**The task**
Return the listing below unchanged, minus its pictures.

**Supplied information**
* * * * * * * * *
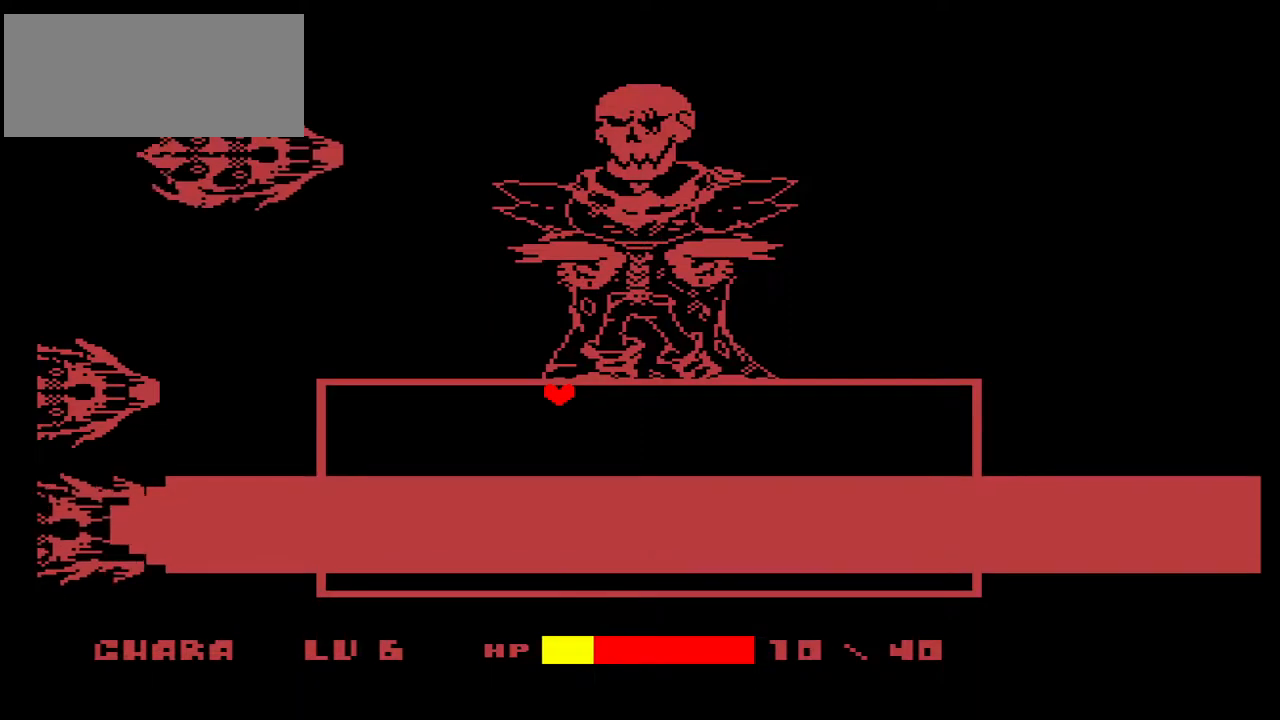
{"keys": ["down"], "events": [[367, "down", "down"]]}
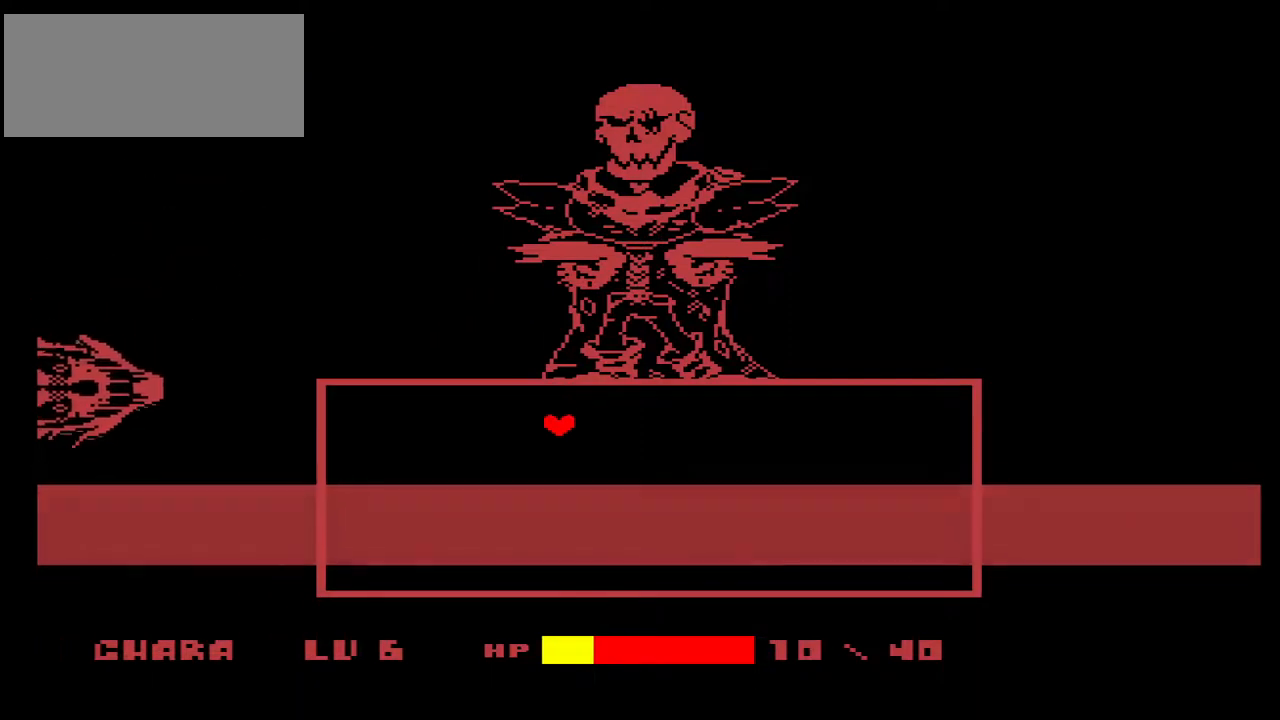
{"keys": [], "events": [[267, "down", "up"]]}
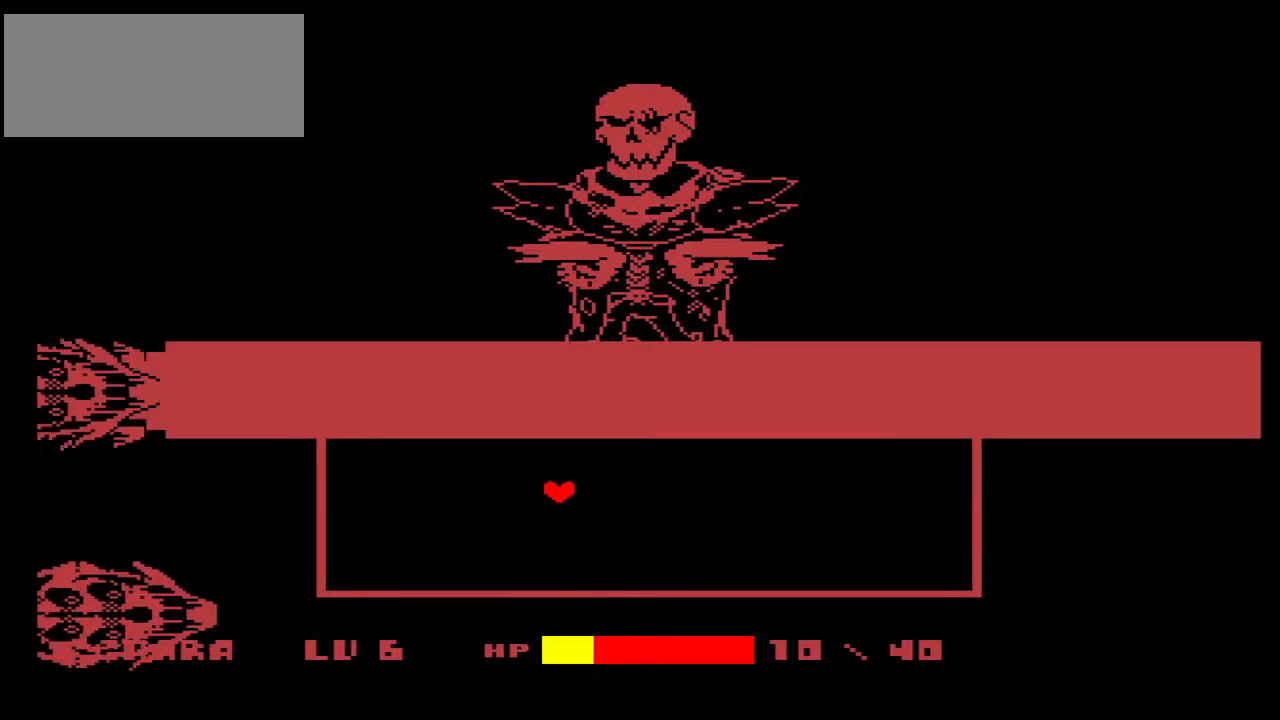
{"keys": [], "events": []}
* * * * * * * * *
**Exercise solution**
{"keys": ["down"], "events": [[367, "down", "down"]]}
{"keys": [], "events": [[267, "down", "up"]]}
{"keys": [], "events": []}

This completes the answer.